[Collected data]
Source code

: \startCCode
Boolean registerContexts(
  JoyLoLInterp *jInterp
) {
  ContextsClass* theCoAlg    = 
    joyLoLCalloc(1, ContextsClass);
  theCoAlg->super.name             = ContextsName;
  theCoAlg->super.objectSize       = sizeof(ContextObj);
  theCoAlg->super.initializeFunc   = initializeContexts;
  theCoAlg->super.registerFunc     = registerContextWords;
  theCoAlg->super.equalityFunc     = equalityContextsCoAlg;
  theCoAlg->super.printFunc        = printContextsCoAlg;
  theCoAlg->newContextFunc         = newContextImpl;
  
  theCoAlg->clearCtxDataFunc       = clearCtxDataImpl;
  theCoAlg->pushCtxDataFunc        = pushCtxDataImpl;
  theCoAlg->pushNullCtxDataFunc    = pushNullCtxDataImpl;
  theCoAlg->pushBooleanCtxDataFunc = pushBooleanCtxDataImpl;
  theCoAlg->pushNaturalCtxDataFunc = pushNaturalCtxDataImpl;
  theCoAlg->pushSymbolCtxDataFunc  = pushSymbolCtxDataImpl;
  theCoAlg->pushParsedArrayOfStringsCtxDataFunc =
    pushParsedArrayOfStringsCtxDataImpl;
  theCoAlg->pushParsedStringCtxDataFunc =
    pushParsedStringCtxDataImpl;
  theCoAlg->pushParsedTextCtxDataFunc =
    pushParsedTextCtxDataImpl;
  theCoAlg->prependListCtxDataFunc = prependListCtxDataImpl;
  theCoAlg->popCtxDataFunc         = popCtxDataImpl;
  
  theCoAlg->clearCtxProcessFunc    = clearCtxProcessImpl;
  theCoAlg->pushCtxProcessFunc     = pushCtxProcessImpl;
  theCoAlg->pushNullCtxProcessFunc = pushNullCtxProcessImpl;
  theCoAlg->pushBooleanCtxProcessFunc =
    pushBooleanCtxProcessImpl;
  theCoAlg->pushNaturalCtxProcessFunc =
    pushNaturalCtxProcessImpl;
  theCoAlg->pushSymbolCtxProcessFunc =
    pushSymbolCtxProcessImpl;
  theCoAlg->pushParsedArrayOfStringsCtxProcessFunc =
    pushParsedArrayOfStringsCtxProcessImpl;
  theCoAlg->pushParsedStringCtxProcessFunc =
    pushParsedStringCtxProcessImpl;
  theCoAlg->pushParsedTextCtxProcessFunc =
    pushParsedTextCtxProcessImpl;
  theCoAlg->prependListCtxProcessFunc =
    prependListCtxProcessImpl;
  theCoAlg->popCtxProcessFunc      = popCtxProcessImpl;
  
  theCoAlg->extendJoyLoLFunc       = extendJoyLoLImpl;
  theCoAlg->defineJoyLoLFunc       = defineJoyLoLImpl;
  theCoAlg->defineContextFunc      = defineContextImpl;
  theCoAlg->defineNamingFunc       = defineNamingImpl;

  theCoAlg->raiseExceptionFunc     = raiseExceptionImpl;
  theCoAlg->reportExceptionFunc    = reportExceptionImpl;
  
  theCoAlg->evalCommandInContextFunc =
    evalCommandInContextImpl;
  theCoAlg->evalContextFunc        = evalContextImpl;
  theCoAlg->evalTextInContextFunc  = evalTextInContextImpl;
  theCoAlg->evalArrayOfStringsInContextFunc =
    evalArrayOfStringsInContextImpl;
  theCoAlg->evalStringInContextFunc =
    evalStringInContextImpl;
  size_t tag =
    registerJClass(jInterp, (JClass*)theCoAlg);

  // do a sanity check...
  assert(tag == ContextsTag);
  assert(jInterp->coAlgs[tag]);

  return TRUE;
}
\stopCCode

### Exercise aim
Your answer should consist of every record, restated exactly.

### Output below
Source code

: \startCCode
Boolean registerContexts(
  JoyLoLInterp *jInterp
) {
  ContextsClass* theCoAlg    = 
    joyLoLCalloc(1, ContextsClass);
  theCoAlg->super.name             = ContextsName;
  theCoAlg->super.objectSize       = sizeof(ContextObj);
  theCoAlg->super.initializeFunc   = initializeContexts;
  theCoAlg->super.registerFunc     = registerContextWords;
  theCoAlg->super.equalityFunc     = equalityContextsCoAlg;
  theCoAlg->super.printFunc        = printContextsCoAlg;
  theCoAlg->newContextFunc         = newContextImpl;
  
  theCoAlg->clearCtxDataFunc       = clearCtxDataImpl;
  theCoAlg->pushCtxDataFunc        = pushCtxDataImpl;
  theCoAlg->pushNullCtxDataFunc    = pushNullCtxDataImpl;
  theCoAlg->pushBooleanCtxDataFunc = pushBooleanCtxDataImpl;
  theCoAlg->pushNaturalCtxDataFunc = pushNaturalCtxDataImpl;
  theCoAlg->pushSymbolCtxDataFunc  = pushSymbolCtxDataImpl;
  theCoAlg->pushParsedArrayOfStringsCtxDataFunc =
    pushParsedArrayOfStringsCtxDataImpl;
  theCoAlg->pushParsedStringCtxDataFunc =
    pushParsedStringCtxDataImpl;
  theCoAlg->pushParsedTextCtxDataFunc =
    pushParsedTextCtxDataImpl;
  theCoAlg->prependListCtxDataFunc = prependListCtxDataImpl;
  theCoAlg->popCtxDataFunc         = popCtxDataImpl;
  
  theCoAlg->clearCtxProcessFunc    = clearCtxProcessImpl;
  theCoAlg->pushCtxProcessFunc     = pushCtxProcessImpl;
  theCoAlg->pushNullCtxProcessFunc = pushNullCtxProcessImpl;
  theCoAlg->pushBooleanCtxProcessFunc =
    pushBooleanCtxProcessImpl;
  theCoAlg->pushNaturalCtxProcessFunc =
    pushNaturalCtxProcessImpl;
  theCoAlg->pushSymbolCtxProcessFunc =
    pushSymbolCtxProcessImpl;
  theCoAlg->pushParsedArrayOfStringsCtxProcessFunc =
    pushParsedArrayOfStringsCtxProcessImpl;
  theCoAlg->pushParsedStringCtxProcessFunc =
    pushParsedStringCtxProcessImpl;
  theCoAlg->pushParsedTextCtxProcessFunc =
    pushParsedTextCtxProcessImpl;
  theCoAlg->prependListCtxProcessFunc =
    prependListCtxProcessImpl;
  theCoAlg->popCtxProcessFunc      = popCtxProcessImpl;
  
  theCoAlg->extendJoyLoLFunc       = extendJoyLoLImpl;
  theCoAlg->defineJoyLoLFunc       = defineJoyLoLImpl;
  theCoAlg->defineContextFunc      = defineContextImpl;
  theCoAlg->defineNamingFunc       = defineNamingImpl;

  theCoAlg->raiseExceptionFunc     = raiseExceptionImpl;
  theCoAlg->reportExceptionFunc    = reportExceptionImpl;
  
  theCoAlg->evalCommandInContextFunc =
    evalCommandInContextImpl;
  theCoAlg->evalContextFunc        = evalContextImpl;
  theCoAlg->evalTextInContextFunc  = evalTextInContextImpl;
  theCoAlg->evalArrayOfStringsInContextFunc =
    evalArrayOfStringsInContextImpl;
  theCoAlg->evalStringInContextFunc =
    evalStringInContextImpl;
  size_t tag =
    registerJClass(jInterp, (JClass*)theCoAlg);

  // do a sanity check...
  assert(tag == ContextsTag);
  assert(jInterp->coAlgs[tag]);

  return TRUE;
}
\stopCCode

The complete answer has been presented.